Grâce à Maria Callas, qui interpréta La Vestale à La Scala en 1954, le nom de Spontini est connu. Mais on ignore souvent le rôle joué par un acteur important de la vie lyrique européenne de la première moitié du siècle romantique. Portrait d’un créateur étonnant, à la charnière de deux époques, dont Hector Berlioz revendiqua « l’énergique influence ».

Fils de cordonnier, issu d’une famille de cinq enfants, Gaspare Spontini (né le 14 novembre 1774 à Maiolati, près d’Ancône) est d’abord destiné à la carrière ecclésiastique. Expédié au séminaire de Jesi, il y manifeste un amour si exclusif pour la musique que l’on se résout à l’inscrire, en 1793, dans l’un des quatre prestigieux conservatoires napolitains, celui de la Pietà dei Turchini (connu aujourd’hui pour avoir donné son nom à un célèbre ensemble baroque).

Bien que son troisième prénom soit « Pacifico », Spontini y fait montre d’un caractère difficile, qui l’empêche de terminer sa formation napolitaine. Ayant inopinément quitté le Conservatoire, il parvient pourtant, dès 1796, à faire représenter à Rome son premier opéra, Li Puntigli delle donne (dont une intégrale dirigée par Alberto Zedda a été enregistrée chez Dynamic), où se perçoit encore l’influence de Paisiello et Cimarosa.

Spontini prétendit par la suite avoir reçu l’enseignement de ce dernier, ce que rien ne prouve.
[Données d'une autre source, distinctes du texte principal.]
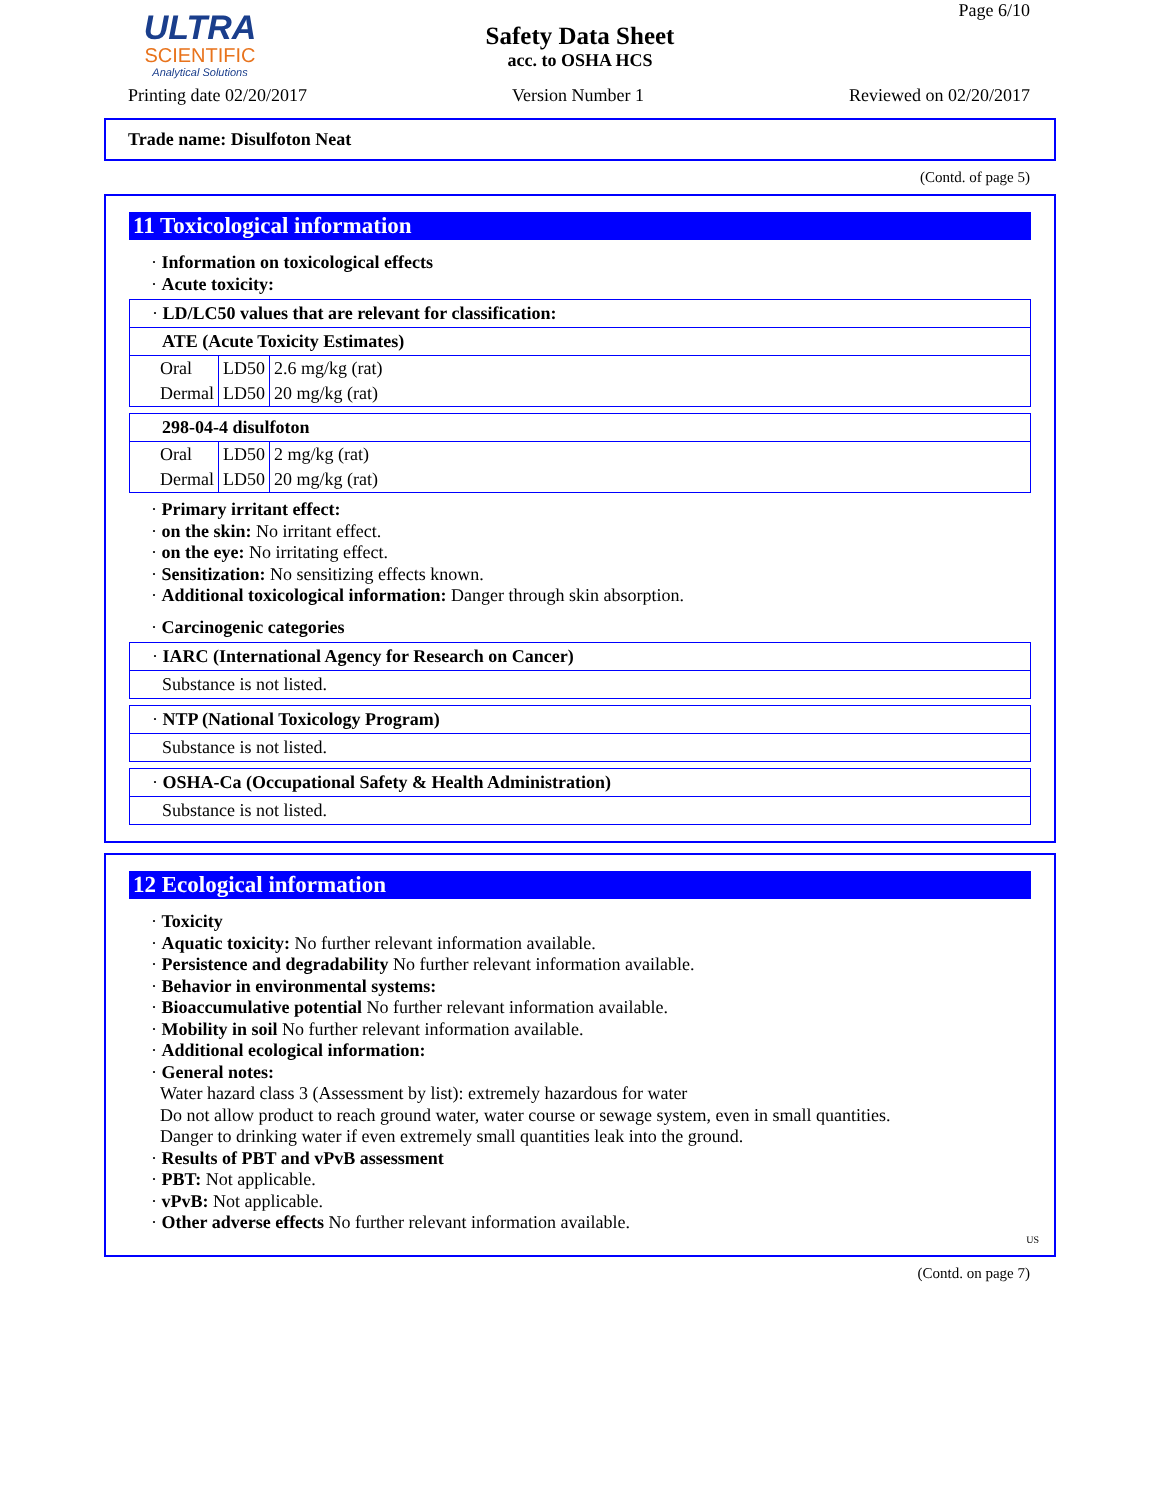ULTRA
SCIENTIFIC
Analytical Solutions
Page 6/10
Safety Data Sheet
acc. to OSHA HCS
Printing date 02/20/2017 Version Number 1 Reviewed on 02/20/2017
Trade name: Disulfoton Neat
(Contd. of page 5)
11 Toxicological information
· Information on toxicological effects
· Acute toxicity:
· LD/LC50 values that are relevant for classification:
ATE (Acute Toxicity Estimates)
| Oral | LD50 | 2.6 mg/kg (rat) |
| Dermal | LD50 | 20 mg/kg (rat) |
298-04-4 disulfoton
| Oral | LD50 | 2 mg/kg (rat) |
| Dermal | LD50 | 20 mg/kg (rat) |
· Primary irritant effect:
· on the skin: No irritant effect.
· on the eye: No irritating effect.
· Sensitization: No sensitizing effects known.
· Additional toxicological information: Danger through skin absorption.
· Carcinogenic categories
· IARC (International Agency for Research on Cancer)
Substance is not listed.
· NTP (National Toxicology Program)
Substance is not listed.
· OSHA-Ca (Occupational Safety & Health Administration)
Substance is not listed.
12 Ecological information
· Toxicity
· Aquatic toxicity: No further relevant information available.
· Persistence and degradability No further relevant information available.
· Behavior in environmental systems:
· Bioaccumulative potential No further relevant information available.
· Mobility in soil No further relevant information available.
· Additional ecological information:
· General notes:
Water hazard class 3 (Assessment by list): extremely hazardous for water
Do not allow product to reach ground water, water course or sewage system, even in small quantities.
Danger to drinking water if even extremely small quantities leak into the ground.
· Results of PBT and vPvB assessment
· PBT: Not applicable.
· vPvB: Not applicable.
· Other adverse effects No further relevant information available.
US
(Contd. on page 7)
En revanche, il se substitue effectivement à Cimarosa en tant que maître de chapelle suppléant auprès de la cour napolitaine des Bourbons, temporairement réfugiée à Palerme pour fuir l’avance française. Jusqu’en 1802, il produit une douzaine d’ouvrages scéniques, essentiellement bouffes (à l’exception du dramma Teseo riconosciuto, 1798, à nouveau gravé par Zedda, chez Bongiovanni) dans diverses villes italiennes - Rome, Florence, Naples, Venise -, dont la plupart des partitions ont hélas disparu.

A la conquête de Paris

Mais, naturellement ambitieux, le jeune homme comprend que le centre européen de la vie musicale (et politique, à la veille de l’empire) s’est déplacé à Paris, ville dont il entreprend la conquête dès 1803. Spontini débute en donnant des leçons de musique, ce qui l’amène à fréquenter les salons huppés, pour lesquels il écrit d’aimables mélodies et ensembles vocaux, et à rencontrer maintes personnalités influentes : le musicographe François-Joseph Fétis, le facteur de piano Erard (dont il épousera la fille), Madame de Staël, Julie Récamier, et jusqu’à celle qui va devenir l’impératrice Joséphine.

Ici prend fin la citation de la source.